Brief: Transcribe the records below exactly.

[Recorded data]
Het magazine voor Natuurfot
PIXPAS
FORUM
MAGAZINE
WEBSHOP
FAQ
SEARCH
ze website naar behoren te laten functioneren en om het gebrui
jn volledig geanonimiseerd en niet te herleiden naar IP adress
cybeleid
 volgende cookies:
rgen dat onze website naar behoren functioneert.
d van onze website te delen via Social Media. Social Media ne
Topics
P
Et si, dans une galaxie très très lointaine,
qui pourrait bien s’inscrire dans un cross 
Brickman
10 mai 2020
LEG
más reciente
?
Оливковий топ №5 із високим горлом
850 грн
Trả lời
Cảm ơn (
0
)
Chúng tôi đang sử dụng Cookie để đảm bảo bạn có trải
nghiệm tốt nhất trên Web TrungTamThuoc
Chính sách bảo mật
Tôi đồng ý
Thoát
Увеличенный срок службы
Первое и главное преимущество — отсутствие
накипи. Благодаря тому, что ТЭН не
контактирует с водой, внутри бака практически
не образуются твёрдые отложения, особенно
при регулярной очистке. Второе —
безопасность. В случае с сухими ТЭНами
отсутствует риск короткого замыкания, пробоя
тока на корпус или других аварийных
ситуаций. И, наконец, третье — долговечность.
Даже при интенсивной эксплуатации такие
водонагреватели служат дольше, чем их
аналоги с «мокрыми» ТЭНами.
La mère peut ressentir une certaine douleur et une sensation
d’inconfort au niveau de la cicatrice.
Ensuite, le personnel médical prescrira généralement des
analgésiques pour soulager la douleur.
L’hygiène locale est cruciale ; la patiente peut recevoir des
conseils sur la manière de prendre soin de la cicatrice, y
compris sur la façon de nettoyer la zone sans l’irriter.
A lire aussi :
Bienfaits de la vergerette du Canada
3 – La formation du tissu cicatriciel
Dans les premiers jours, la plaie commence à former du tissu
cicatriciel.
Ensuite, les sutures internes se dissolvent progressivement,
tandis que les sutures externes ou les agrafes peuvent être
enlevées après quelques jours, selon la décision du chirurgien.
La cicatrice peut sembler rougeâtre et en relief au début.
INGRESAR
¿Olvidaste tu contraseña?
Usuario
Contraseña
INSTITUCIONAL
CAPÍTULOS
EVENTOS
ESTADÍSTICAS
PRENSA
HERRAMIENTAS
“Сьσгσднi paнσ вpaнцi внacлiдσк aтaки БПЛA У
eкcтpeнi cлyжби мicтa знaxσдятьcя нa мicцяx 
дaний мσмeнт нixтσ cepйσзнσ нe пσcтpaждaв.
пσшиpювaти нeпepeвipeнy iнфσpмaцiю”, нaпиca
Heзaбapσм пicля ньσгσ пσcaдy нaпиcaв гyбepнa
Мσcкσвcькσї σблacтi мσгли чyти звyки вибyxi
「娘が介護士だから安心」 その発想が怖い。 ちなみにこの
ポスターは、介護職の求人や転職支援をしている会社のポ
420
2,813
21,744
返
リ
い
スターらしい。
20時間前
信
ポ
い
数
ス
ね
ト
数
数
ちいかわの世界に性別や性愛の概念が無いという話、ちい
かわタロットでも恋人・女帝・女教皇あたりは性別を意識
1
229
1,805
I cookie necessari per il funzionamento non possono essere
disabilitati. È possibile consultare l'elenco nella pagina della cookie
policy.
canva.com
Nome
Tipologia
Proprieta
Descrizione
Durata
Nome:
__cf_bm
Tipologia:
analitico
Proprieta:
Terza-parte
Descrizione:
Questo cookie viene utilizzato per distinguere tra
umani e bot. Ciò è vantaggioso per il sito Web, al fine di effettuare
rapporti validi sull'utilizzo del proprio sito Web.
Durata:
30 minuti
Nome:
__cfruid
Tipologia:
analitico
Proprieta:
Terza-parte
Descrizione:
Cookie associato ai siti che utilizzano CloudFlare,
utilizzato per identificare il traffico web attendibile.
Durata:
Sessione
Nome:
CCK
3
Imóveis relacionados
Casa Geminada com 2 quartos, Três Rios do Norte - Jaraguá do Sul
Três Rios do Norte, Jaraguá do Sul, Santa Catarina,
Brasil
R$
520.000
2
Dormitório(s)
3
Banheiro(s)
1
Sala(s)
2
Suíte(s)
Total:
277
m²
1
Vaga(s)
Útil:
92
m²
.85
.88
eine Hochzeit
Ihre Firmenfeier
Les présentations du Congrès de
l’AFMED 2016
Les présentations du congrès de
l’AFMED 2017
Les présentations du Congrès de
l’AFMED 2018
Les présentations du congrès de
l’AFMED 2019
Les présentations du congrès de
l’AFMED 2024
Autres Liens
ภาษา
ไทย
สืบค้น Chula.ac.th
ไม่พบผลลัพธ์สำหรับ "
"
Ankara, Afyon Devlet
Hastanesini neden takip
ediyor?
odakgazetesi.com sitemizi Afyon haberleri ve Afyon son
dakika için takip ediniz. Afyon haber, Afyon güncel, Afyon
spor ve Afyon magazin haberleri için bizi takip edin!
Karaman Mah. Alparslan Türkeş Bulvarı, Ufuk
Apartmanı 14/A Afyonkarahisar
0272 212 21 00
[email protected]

Reply to the task:
Het magazine voor Natuurfot
PIXPAS
FORUM
MAGAZINE
WEBSHOP
FAQ
SEARCH
ze website naar behoren te laten functioneren en om het gebrui
jn volledig geanonimiseerd en niet te herleiden naar IP adress
cybeleid
 volgende cookies:
rgen dat onze website naar behoren functioneert.
d van onze website te delen via Social Media. Social Media ne
Topics
P
Et si, dans une galaxie très très lointaine,
qui pourrait bien s’inscrire dans un cross 
Brickman
10 mai 2020
LEG
más reciente
?
Оливковий топ №5 із високим горлом
850 грн
Trả lời
Cảm ơn (
0
)
Chúng tôi đang sử dụng Cookie để đảm bảo bạn có trải
nghiệm tốt nhất trên Web TrungTamThuoc
Chính sách bảo mật
Tôi đồng ý
Thoát
Увеличенный срок службы
Первое и главное преимущество — отсутствие
накипи. Благодаря тому, что ТЭН не
контактирует с водой, внутри бака практически
не образуются твёрдые отложения, особенно
при регулярной очистке. Второе —
безопасность. В случае с сухими ТЭНами
отсутствует риск короткого замыкания, пробоя
тока на корпус или других аварийных
ситуаций. И, наконец, третье — долговечность.
Даже при интенсивной эксплуатации такие
водонагреватели служат дольше, чем их
аналоги с «мокрыми» ТЭНами.
La mère peut ressentir une certaine douleur et une sensation
d’inconfort au niveau de la cicatrice.
Ensuite, le personnel médical prescrira généralement des
analgésiques pour soulager la douleur.
L’hygiène locale est cruciale ; la patiente peut recevoir des
conseils sur la manière de prendre soin de la cicatrice, y
compris sur la façon de nettoyer la zone sans l’irriter.
A lire aussi :
Bienfaits de la vergerette du Canada
3 – La formation du tissu cicatriciel
Dans les premiers jours, la plaie commence à former du tissu
cicatriciel.
Ensuite, les sutures internes se dissolvent progressivement,
tandis que les sutures externes ou les agrafes peuvent être
enlevées après quelques jours, selon la décision du chirurgien.
La cicatrice peut sembler rougeâtre et en relief au début.
INGRESAR
¿Olvidaste tu contraseña?
Usuario
Contraseña
INSTITUCIONAL
CAPÍTULOS
EVENTOS
ESTADÍSTICAS
PRENSA
HERRAMIENTAS
“Сьσгσднi paнσ вpaнцi внacлiдσк aтaки БПЛA У
eкcтpeнi cлyжби мicтa знaxσдятьcя нa мicцяx 
дaний мσмeнт нixтσ cepйσзнσ нe пσcтpaждaв.
пσшиpювaти нeпepeвipeнy iнфσpмaцiю”, нaпиca
Heзaбapσм пicля ньσгσ пσcaдy нaпиcaв гyбepнa
Мσcкσвcькσї σблacтi мσгли чyти звyки вибyxi
「娘が介護士だから安心」 その発想が怖い。 ちなみにこの
ポスターは、介護職の求人や転職支援をしている会社のポ
420
2,813
21,744
返
リ
い
スターらしい。
20時間前
信
ポ
い
数
ス
ね
ト
数
数
ちいかわの世界に性別や性愛の概念が無いという話、ちい
かわタロットでも恋人・女帝・女教皇あたりは性別を意識
1
229
1,805
I cookie necessari per il funzionamento non possono essere
disabilitati. È possibile consultare l'elenco nella pagina della cookie
policy.
canva.com
Nome
Tipologia
Proprieta
Descrizione
Durata
Nome:
__cf_bm
Tipologia:
analitico
Proprieta:
Terza-parte
Descrizione:
Questo cookie viene utilizzato per distinguere tra
umani e bot. Ciò è vantaggioso per il sito Web, al fine di effettuare
rapporti validi sull'utilizzo del proprio sito Web.
Durata:
30 minuti
Nome:
__cfruid
Tipologia:
analitico
Proprieta:
Terza-parte
Descrizione:
Cookie associato ai siti che utilizzano CloudFlare,
utilizzato per identificare il traffico web attendibile.
Durata:
Sessione
Nome:
CCK
3
Imóveis relacionados
Casa Geminada com 2 quartos, Três Rios do Norte - Jaraguá do Sul
Três Rios do Norte, Jaraguá do Sul, Santa Catarina,
Brasil
R$
520.000
2
Dormitório(s)
3
Banheiro(s)
1
Sala(s)
2
Suíte(s)
Total:
277
m²
1
Vaga(s)
Útil:
92
m²
.85
.88
eine Hochzeit
Ihre Firmenfeier
Les présentations du Congrès de
l’AFMED 2016
Les présentations du congrès de
l’AFMED 2017
Les présentations du Congrès de
l’AFMED 2018
Les présentations du congrès de
l’AFMED 2019
Les présentations du congrès de
l’AFMED 2024
Autres Liens
ภาษา
ไทย
สืบค้น Chula.ac.th
ไม่พบผลลัพธ์สำหรับ "
"
Ankara, Afyon Devlet
Hastanesini neden takip
ediyor?
odakgazetesi.com sitemizi Afyon haberleri ve Afyon son
dakika için takip ediniz. Afyon haber, Afyon güncel, Afyon
spor ve Afyon magazin haberleri için bizi takip edin!
Karaman Mah. Alparslan Türkeş Bulvarı, Ufuk
Apartmanı 14/A Afyonkarahisar
0272 212 21 00
[email protected]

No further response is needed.